Due cuori senza frontiere, consapevoli che la vita vissuta è fuori (anche dal matrimonio), in un’esistenza piacevole giacchè gitana e priva di vincoli. Così come libero è il cuore di una bimba in arrivo che batte dentro la pancia della donna.

L’ultimo film di Mendes è la rappresentazione di una coppia non protagonista, poco più che trentenne, che prende le distanze dai rap della gravidanza, dagli stupidi rumori di fondo di genitori fin troppo espliciti e sguaiati, dalle tribolazioni di un pessimismo qualunquista, dalla deturpante saccenza che rischia di far diventare i figli degli omicidi eruditi.
Tra l’ironia sulle mode di indole morettiana, la gentilezza tutta “segreti, promesse e bugie” di Mike Leigh e un pizzico di frustrazione alleniana, Verona e Bart passeggiano su un mondo statunitense fatto di gente che giudica dalle apparenze (la scena in aeroporto è agghiacciante e getta nello sconforto per la sua attendibilità). Una su tutte, l’esempio di Maggie “mille e una notte” Gyllenhaal che cita a pappagallo Simone de Beauvoir e Alice Walker, rifiutando qualsiasi tecnologia avanzata e rimanendo in un contesto hippy di falsa armonia: la punta dell’iceberg di una serie di situazioni farsesche e drammatiche insieme.

A Montreal non è che vada meglio: anche oltre i confini USA tira un vento poco rassicurante. Ma è a Miami che si trova il tempo per piangersi addosso, commiserandosi per non essere riusciti a tenere in piedi un rapporto affettivo, o solo per il timore di non essere in grado di portare a termine la “missione famiglia-unita” con conseguente paura dell’abbandono.
Il tutto rappresentato attraverso un confronto di feeling un po’ forzato che impone allo spettatore l’impressione di stare dalle parte giusta, quella equa e ordinaria che parrebbe condurre inevitabilmente alla felicità; anche questa in realtà chiusa nel suo cerchio imperfetto fatto di pretese agiatezze (“i nonni a chi li facciamo fare?”), circoscritta a una quotidianità ben precisa proprio perché non classificabile come “fuori dal comune”, e rimedio narrativo ottimistico (in mancanza dei veri nonni, ci accontentiamo dei fantasmi) forse troppo superato.
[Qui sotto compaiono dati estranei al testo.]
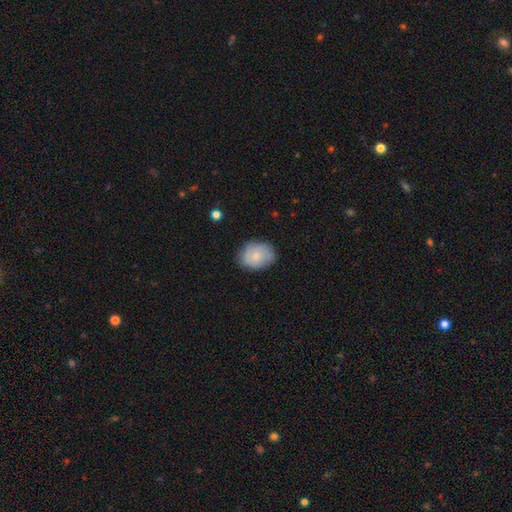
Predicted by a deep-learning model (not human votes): Smooth or featured? smooth (71%)
How rounded? in between (57%)
Merging? none (74%)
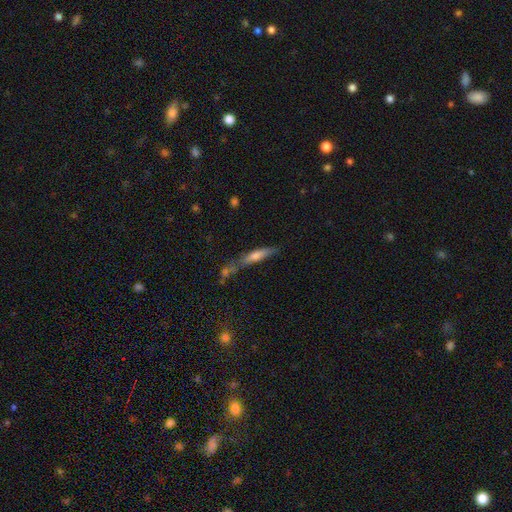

Per non far rimanere i bambini da soli con un cellulare (oggetto che sembra aver drammaticamente sostituito l’ipnotica televisione), è meglio invitarli alla semplice visione di un legno intagliato, alla scoperta delle abilità nello stringere nodi, a godere del sugo di carne messo sulle patate fritte, e a inventarsi un albero benevolo fatto di frutta finta.
“Away we go” è un film povero di budget, quasi estemporaneo. Rispetto agli altri lavori di Mendes esce dai ghirigori ellittici di racconti più impegnati e fa il paio con il viaggio interiore di “Mammuth”, film con un solo attore che però valeva per due, e in uno scenario tutto francese, meno divulgativo e incomprensibilmente arcano. Confrontando i battiti emozionali, direi che l’ “american (way of) life” si ferma intorno a un apatico e migliorabile 70.